— Begin DOCUMENT SEGMENT —
Gold prices fell towards the $1,645 level at the opening of the midweek session in New York as the US dollar climbed slightly on the trade-weighted index (it was last quoted at 79.70). The initial action was rather subdued but, after yesterday’s additional 1% decline in values to fresh two-month lows, speculators were perhaps justifiably skittish about jumping into the “pits” with both feet, especially as talk continued about lackluster physical gold demand, the continued “absenteeism” by Indian jewellers, and the perception that, ever since the hopes for additional Fed stimulus have been recently dealt a blow, fund liquidations in bullion have been visible while retail investment has not. Gold trading activity on the LBMA fell by 12% last month to a daily average of 19.5 million ounces.
For the first time in seven years, nearly 90% of India’s jewelers (thought to be numbering near 300,000) stayed sidelined as they continued to protest the government’s most recent proposal to hike excise duties on non-branded gold baubles. Their displeasure with the tariff has thus far been met with silence and inaction on the part of the Indian government. The final tally of the Q1 demand for gold by India might well be worth staying tuned for, at this juncture. For the time being, the Chairman of the All India Gems & Jewellery Trade Federation said that his country is – for all intents and purposes – “out of the market.”
Seeking Alpha contributor “The Mercenary Trader” provided a fairly comprehensive list of the factors that are currently handicapping gold, in his latest posting on the SA website. Among them, and well-worth noting by perma-bulls, are the following items:
For starters, “gold has consistently traded more as a speculative vehicle than a risk hedge. There is an argument that gold is a useful hedge for one’s portfolio – a way to protect against certain types of risk, like inflation and currency debasement risk. This argument is invalidated by the [recent] price action. Gold has not traded like a hedge, but rather a speculative plaything linked to visions of $5,000 per ounce (secondarily the same idea with silver). What kind of hedge gets the stuffing kicked out of it along with all other risk assets when there is a “risk off” meltdown?”
— End DOCUMENT SEGMENT —
» **WRITTEN TASK 1**
Answer these questions using the gold market report:
(a) By what percentage did gold trading activity on the LBMA fall last month?
(b) About what share of India's jewelers stayed sidelined in protest?
(c) What per-ounce price does the quoted passage link to the visions behind gold's speculative trading?
» **WRITTEN TASK 2**
Pick up the gold market report where it ends and write the next part.
— Begin RECORDS PROVIDED —
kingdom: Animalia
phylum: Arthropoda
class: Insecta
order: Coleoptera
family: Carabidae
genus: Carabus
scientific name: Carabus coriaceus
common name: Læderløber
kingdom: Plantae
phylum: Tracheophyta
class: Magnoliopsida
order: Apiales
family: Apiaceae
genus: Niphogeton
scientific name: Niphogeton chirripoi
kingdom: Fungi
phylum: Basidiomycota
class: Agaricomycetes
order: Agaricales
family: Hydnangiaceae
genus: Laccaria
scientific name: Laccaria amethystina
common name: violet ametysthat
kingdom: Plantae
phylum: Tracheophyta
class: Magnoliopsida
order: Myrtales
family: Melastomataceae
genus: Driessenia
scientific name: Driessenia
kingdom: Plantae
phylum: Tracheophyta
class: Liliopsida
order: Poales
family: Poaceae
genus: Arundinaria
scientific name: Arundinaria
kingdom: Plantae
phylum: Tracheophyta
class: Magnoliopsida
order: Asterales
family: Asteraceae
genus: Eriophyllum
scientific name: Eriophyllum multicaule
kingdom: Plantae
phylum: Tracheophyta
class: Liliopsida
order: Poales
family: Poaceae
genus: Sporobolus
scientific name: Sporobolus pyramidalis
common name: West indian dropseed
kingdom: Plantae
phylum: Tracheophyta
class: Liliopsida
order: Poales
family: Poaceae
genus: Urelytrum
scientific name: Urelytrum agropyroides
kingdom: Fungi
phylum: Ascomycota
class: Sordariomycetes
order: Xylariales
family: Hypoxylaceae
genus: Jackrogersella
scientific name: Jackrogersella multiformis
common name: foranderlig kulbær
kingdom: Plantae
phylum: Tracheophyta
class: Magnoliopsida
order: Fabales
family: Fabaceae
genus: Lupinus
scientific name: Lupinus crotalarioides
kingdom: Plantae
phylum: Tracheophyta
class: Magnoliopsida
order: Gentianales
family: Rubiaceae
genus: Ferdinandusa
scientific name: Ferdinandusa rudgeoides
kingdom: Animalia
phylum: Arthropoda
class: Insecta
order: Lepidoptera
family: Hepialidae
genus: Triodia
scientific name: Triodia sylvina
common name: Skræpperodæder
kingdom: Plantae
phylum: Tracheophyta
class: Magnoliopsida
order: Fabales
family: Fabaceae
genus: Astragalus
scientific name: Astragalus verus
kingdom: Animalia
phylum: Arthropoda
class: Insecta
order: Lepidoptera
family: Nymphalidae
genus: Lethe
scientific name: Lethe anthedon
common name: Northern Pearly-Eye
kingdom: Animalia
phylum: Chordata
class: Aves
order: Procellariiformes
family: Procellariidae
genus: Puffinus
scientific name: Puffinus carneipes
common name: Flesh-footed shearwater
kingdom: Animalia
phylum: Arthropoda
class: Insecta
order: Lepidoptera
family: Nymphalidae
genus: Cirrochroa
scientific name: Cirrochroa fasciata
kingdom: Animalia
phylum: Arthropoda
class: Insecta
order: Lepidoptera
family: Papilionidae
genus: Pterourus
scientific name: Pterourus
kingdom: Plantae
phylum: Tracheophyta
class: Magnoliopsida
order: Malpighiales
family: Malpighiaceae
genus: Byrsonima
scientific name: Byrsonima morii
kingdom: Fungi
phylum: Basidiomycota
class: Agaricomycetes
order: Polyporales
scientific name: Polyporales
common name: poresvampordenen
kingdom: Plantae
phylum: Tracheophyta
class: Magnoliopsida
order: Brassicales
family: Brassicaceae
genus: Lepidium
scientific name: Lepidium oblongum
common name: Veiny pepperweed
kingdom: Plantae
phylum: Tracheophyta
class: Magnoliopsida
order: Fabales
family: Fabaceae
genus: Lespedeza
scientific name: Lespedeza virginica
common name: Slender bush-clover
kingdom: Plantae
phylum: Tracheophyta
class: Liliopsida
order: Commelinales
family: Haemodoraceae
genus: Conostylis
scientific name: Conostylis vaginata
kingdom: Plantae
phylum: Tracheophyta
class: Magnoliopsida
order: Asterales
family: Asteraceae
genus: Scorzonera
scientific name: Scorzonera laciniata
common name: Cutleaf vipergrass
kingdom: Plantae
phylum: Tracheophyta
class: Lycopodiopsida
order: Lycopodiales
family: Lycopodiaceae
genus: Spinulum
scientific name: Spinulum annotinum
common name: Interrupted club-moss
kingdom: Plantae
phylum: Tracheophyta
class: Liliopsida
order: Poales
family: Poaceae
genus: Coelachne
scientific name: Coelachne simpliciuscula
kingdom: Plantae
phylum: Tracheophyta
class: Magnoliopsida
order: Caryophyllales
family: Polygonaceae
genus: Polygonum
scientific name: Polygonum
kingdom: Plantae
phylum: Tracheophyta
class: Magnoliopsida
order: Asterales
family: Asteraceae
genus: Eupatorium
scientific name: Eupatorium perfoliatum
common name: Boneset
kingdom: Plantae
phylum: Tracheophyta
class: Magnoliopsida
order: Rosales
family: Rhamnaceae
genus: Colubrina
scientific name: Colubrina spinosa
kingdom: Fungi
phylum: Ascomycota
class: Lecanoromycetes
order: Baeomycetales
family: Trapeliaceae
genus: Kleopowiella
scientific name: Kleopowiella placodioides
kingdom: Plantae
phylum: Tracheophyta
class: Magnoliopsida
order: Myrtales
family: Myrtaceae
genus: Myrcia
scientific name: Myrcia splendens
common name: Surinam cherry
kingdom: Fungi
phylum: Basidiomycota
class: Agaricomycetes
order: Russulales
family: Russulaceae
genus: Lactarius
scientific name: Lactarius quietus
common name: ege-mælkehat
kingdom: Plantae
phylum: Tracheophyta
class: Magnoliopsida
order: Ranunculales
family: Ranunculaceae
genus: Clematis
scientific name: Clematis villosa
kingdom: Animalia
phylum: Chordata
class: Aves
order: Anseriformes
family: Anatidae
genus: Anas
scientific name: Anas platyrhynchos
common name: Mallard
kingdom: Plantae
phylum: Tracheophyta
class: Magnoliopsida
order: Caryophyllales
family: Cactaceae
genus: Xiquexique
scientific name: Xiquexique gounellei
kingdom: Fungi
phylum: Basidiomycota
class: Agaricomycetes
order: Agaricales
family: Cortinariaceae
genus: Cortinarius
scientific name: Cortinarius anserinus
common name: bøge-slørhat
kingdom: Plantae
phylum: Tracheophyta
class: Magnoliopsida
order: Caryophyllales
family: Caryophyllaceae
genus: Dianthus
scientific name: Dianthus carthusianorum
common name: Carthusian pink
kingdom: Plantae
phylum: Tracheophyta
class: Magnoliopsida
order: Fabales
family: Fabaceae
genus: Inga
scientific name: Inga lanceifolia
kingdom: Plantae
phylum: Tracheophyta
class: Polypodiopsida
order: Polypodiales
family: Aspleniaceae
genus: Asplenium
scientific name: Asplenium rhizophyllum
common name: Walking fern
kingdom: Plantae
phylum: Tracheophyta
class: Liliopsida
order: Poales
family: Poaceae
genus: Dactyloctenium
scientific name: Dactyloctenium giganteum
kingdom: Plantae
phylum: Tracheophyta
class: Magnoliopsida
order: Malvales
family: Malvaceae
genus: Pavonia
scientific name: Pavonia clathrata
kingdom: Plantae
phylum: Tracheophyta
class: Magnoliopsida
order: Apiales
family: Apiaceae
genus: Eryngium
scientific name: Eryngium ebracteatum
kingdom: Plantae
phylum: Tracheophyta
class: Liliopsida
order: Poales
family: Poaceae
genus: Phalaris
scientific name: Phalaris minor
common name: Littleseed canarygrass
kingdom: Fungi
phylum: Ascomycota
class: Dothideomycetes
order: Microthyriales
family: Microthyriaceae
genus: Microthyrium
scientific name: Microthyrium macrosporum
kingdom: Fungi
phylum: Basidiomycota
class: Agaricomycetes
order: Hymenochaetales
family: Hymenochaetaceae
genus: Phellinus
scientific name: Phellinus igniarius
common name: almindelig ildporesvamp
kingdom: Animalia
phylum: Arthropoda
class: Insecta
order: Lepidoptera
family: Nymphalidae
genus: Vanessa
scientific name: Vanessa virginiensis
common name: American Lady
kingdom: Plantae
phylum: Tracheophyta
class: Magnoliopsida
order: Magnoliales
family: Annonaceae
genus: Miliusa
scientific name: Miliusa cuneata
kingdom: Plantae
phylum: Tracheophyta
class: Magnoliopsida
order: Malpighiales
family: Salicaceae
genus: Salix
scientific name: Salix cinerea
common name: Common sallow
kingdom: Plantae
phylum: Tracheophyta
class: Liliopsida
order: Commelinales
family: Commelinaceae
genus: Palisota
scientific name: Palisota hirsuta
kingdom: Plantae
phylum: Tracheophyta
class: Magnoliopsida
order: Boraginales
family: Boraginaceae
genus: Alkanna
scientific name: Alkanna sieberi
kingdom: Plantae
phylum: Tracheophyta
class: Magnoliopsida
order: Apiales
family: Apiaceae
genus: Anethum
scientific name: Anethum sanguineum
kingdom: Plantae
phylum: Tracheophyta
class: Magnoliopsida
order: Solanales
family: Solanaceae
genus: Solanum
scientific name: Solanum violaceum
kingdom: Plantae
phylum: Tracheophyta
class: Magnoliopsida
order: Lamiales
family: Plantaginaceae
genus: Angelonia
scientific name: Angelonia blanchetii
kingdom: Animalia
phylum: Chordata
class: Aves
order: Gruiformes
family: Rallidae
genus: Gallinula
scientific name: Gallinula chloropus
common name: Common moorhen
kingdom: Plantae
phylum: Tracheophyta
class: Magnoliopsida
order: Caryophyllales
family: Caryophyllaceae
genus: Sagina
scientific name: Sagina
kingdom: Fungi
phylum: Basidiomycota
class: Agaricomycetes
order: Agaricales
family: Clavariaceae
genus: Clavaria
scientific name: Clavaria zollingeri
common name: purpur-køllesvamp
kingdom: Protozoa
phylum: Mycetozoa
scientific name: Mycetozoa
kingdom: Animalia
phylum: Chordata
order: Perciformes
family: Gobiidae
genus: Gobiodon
— End RECORDS PROVIDED —
» **EXERCISE RESPONSE 1**
(a) 12%
(b) Nearly 90%
(c) $5,000 per ounce

» **EXERCISE RESPONSE 2**
Then, in the event that “we see full-on global slowdown, precious metals will get hammered. Again, what kind of hedge is so failure-prone under hedge-worthy circumstances? If China truly does experience a “hard landing,” the shock of global growth deceleration, plus a sharply rising $US dollar, could cause gold to fall further, to the tune of hundreds of dollars per ounce.”
Further, “the long-term monetary velocity arguments (we referred to those in Monday’s post) are suspect too. There is an argument that true global recovery is what will finally send gold over the moon, as monetary velocity increases faster than CBs (central banks) dare to withdraw their support. But if this happens, wouldn’t it make more sense for investors to salivate over, say, railroads or coal producers or other participants in the global growth paradigm?”
Finally the M.T. argues, “Gold’s super-heavy retail participation could turn from a blessing to a curse. The big gold ETF, GLD, is pegged as the best thing to ever happen to the yellow metal. At nearly $70 billion, GLD has brought in tens of billions worth of “little guy” investor participation. But what happens if those little guys are forced to puke up their positions in a bear market movement?” These are all good questions, but they are mostly being swept under the rug as stories relating to a possible $32,000+ gold price target (by 2015 nonetheless!) are making the rounds in gold-oriented forums and are far more "desirable" to read than the above tales of caution…
Another factor contributing to the malaise manifest in the precious metals space is the visible slowdown in China. As mentioned above, sliding silver imports do not exactly reflect an economy that is roaring along at full clip. News from Australian giant BHP Billiton indicates that the Chinese demand for iron ore is turning…rusty and that the firm now expects demand growth for that commodity to only grow in the single digits. As a consequence, an Australian government forecaster has said that there are expectations that iron ore prices might experience a drop of as much as 8.5% this year.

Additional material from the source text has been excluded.